Adrian slid down the wall until he was resting on his haunches next to me.

“When people are afraid, they tend to stay indoors,” he replied, his tone matter-of-fact. “Add in the dark and the cold, and you almost never find them in exposed places outside. That’s why the demons and minions who arrive here will first look for humans in houses when they do their initial round-up. Then they’ll search all the cars, and eventually, they’ll get around to other open-area places, like the top of this tower. That means we should have a day or two at least to sneak past them to get to the gateway.”

Again, his almost casual way of describing this bothered me on many levels, but I had to focus on getting out of here.

“What if I’m wrong?” My voice was soft in case I wasn’t, and supernatural ears might be close by. “What if there is no demon, and the only people in that castle are a bunch of terrified humans?”

Adrian took my right hand and slid the jacket farther up my arm. “Do you see anything?”

It was very dark, but with the residual glow from the nearby castle, I could make out enough to see that the slingshot had faded back to its normal brown color, not to mention that my arm no longer hurt. “No. Not anymore.”

He let me go, and I thought I glimpsed a small, tight smile. “Exactly. The slingshot was glowing and now it’s not. To me, that means the demon is no longer near enough to active it.”

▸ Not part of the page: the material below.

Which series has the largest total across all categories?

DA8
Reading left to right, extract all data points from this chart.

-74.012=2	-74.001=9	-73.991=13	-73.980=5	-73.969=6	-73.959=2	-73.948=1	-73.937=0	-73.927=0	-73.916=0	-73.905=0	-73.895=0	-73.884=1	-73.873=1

Activate it. I glanced at my arm again. That was one way to describe what had happened. Then I looked back at Adrian. If I concentrated, his features become clearer.

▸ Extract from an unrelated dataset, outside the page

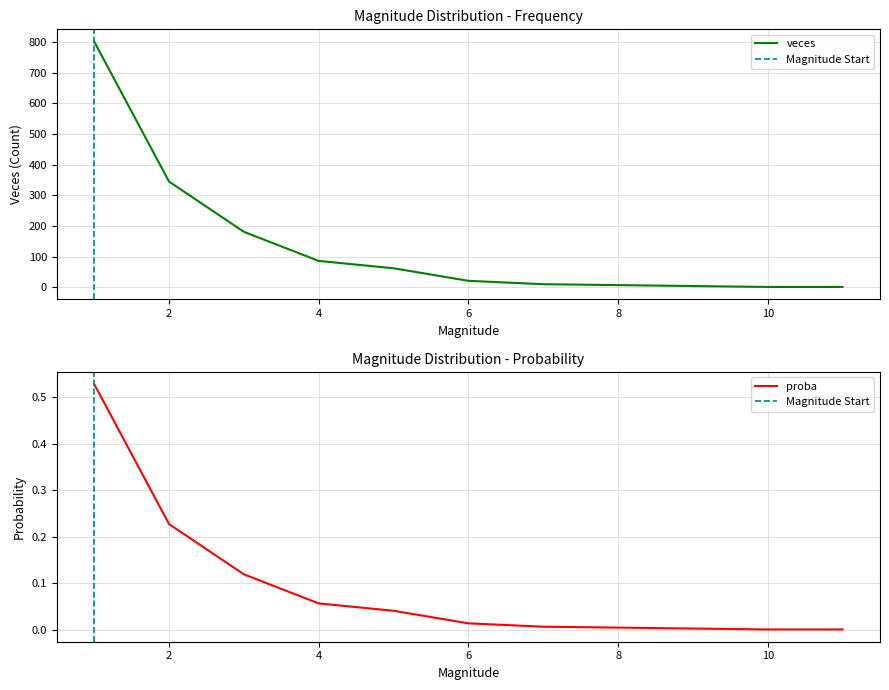

True or false: veces and proba intersect in this chart.

False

“I think it, ah, activated before, when you first came back and took out Snake Hands,” I told him. “I didn’t see the glow because of my long sleeves, but I felt the same pain. Maybe the slingshot embedded itself in my arm as a sort of...demonic early-detection system?”

Adrian looked at my arm, and this time, I was sure I caught a glimpse of a smile. “Maybe. Figures Zach wouldn’t have given us a heads-up about that. He does love his surprises.”

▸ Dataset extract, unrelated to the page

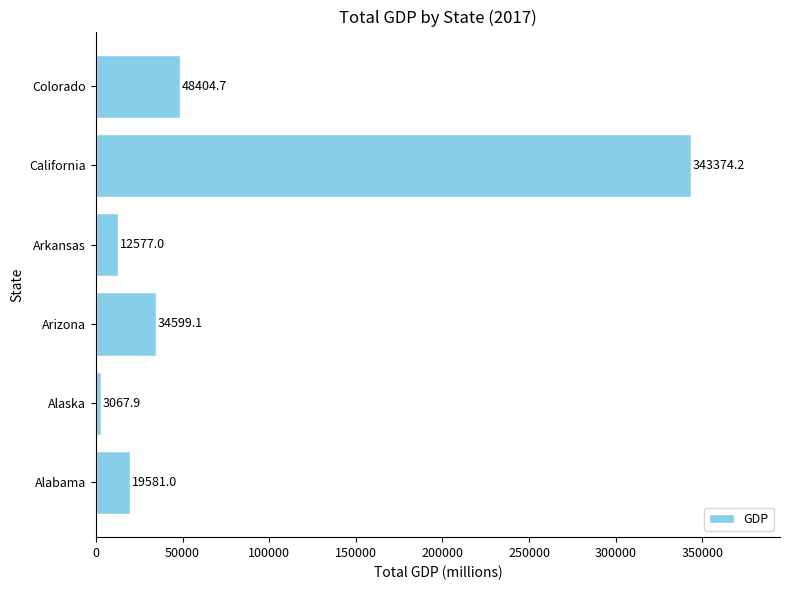

What is the difference between the values at California and Colorado?

294969.5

I let out a watery laugh. “Archons, right?”

Adrian laughed, too, and a thread of hope wormed its way through my depression over this area’s future. I’d gladly take the pain that came with the tattoo’s “activation” if it was warning us that a demon was near. We needed all the help we could get when it came to fighting demons, and if we won, no other place would have to suffer this same fate.

Adrian began to rummage through his jacket pockets. After a moment, he handed me a plastic bottle and something rectangular.

“Water and a power bar,” he said, his tone turning wry. “Hardly the romantic dinner I’d planned to have with you, but the jackets only have room for necessities.”

I gratefully uncapped the bottle and took a long swallow, then paused before my next one. “Where’s yours?”

He waved a hand. “I don’t want any right now.”

I knew him well enough to recognize a deliberately vague answer, and I gave him a look that he should’ve had no trouble deciphering. “That’s not what I asked you.”

With an unintelligible mutter, he pulled out an identical water bottle. “See? Happy now?”

I waited, drumming my nails for emphasis. “And?”